◆ **GIVEN RECORDS**:
'''

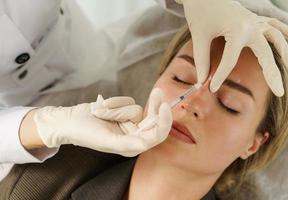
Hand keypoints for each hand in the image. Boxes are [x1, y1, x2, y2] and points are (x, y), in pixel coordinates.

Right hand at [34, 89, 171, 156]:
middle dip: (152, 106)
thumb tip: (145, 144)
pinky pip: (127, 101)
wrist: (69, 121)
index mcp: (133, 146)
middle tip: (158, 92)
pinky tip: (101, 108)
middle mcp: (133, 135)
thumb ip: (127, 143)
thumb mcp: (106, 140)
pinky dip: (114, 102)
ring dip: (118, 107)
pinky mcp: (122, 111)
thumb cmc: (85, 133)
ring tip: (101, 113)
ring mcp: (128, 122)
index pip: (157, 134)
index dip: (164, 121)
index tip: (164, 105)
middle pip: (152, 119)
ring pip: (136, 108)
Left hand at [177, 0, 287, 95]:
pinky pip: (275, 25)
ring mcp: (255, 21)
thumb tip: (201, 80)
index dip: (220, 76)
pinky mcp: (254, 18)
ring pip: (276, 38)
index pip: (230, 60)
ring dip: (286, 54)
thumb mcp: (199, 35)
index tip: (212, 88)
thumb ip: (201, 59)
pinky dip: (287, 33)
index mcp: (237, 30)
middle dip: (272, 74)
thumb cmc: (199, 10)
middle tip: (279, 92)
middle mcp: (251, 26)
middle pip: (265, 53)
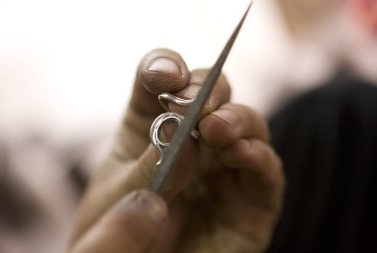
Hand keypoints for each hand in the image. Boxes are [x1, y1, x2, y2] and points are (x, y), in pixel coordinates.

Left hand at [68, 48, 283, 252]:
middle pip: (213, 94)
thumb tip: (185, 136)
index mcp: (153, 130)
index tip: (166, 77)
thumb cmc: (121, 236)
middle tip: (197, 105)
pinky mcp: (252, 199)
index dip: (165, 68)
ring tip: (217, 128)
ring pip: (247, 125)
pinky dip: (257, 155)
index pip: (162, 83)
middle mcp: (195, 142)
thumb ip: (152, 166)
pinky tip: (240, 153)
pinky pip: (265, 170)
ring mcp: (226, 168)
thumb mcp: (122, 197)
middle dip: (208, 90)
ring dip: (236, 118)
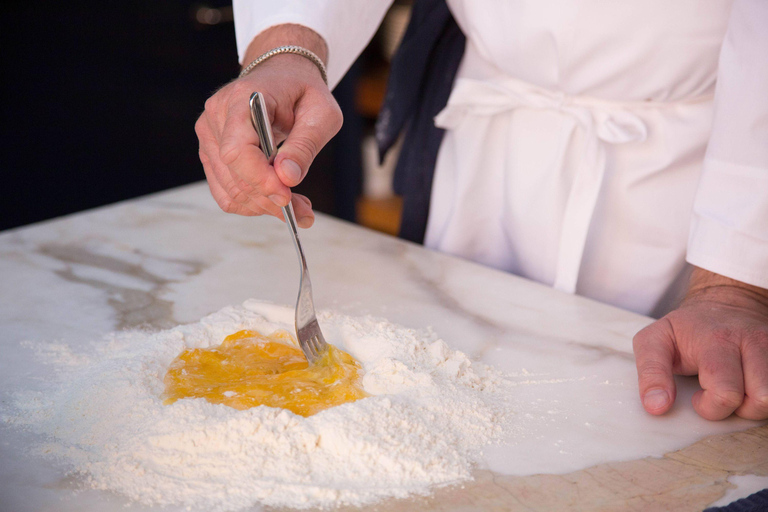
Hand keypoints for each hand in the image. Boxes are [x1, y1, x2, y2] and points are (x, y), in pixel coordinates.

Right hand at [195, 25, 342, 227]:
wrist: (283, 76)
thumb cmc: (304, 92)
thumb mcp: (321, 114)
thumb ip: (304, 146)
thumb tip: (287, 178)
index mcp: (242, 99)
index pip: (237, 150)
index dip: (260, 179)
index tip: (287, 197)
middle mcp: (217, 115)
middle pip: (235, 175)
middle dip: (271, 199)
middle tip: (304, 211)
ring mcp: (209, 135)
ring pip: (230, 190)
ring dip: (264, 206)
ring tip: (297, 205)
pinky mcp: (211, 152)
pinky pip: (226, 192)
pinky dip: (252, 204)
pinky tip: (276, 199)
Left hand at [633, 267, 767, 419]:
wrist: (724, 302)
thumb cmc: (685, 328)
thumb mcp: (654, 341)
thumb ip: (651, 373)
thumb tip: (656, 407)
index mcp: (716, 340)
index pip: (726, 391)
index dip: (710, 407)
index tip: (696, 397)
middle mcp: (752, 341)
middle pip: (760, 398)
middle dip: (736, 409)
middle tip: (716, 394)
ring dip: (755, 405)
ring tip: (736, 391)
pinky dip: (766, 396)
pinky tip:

'''

◆ **YOUR TASK**: From the line containing "index mcp: (153, 130)" through the last line of the records above, reproduce every line exactly, leaving out the pictures.

◆ **EXERCISE RESPONSE**:
index mcp: (153, 130)
index tip: (166, 77)
thumb cmc: (121, 236)
middle tip: (197, 105)
pinky mcp: (252, 199)
index dip: (165, 68)
ring tip: (217, 128)
ring pip: (247, 125)
pinky dip: (257, 155)
index pip: (162, 83)
middle mcp: (195, 142)
thumb ip: (152, 166)
pinky tip: (240, 153)
pinky pip: (265, 170)
ring mcp: (226, 168)
thumb mcp: (122, 197)
middle dip: (208, 90)
ring dip: (236, 118)
Hand keypoints for each hand in the image. Boxes are [x1, y1, x2, y2] and points are (x, y), in pixel coordinates.

Right hand at [195, 25, 342, 227]:
wrist: (283, 76)
thumb cmc: (304, 92)
thumb mcp: (321, 114)
thumb ip: (304, 146)
thumb tip: (287, 178)
index mcp: (242, 99)
index pip: (237, 150)
index dip: (260, 179)
index tip: (287, 197)
middle mcp: (217, 115)
middle pip: (235, 175)
middle dip: (271, 199)
middle tip: (304, 211)
ring mcp: (209, 135)
ring pip: (230, 190)
ring dip: (264, 206)
ring tip: (297, 205)
pinky mcp: (211, 152)
pinky pip: (226, 192)
pinky dip: (252, 204)
pinky tip: (276, 199)
Left hand at [633, 267, 767, 419]:
wrist: (724, 302)
thumb cmc: (685, 328)
thumb mcp: (654, 341)
thumb ip: (651, 373)
thumb tip: (656, 407)
index mcp: (716, 340)
index pip: (726, 391)
index dip: (710, 407)
index tip: (696, 397)
middle mcp: (752, 341)
middle pip: (760, 398)
middle dip: (736, 409)
middle tip: (716, 394)
ring dip: (755, 405)
ring tip: (736, 391)
pinky dip: (766, 396)
pinky tip:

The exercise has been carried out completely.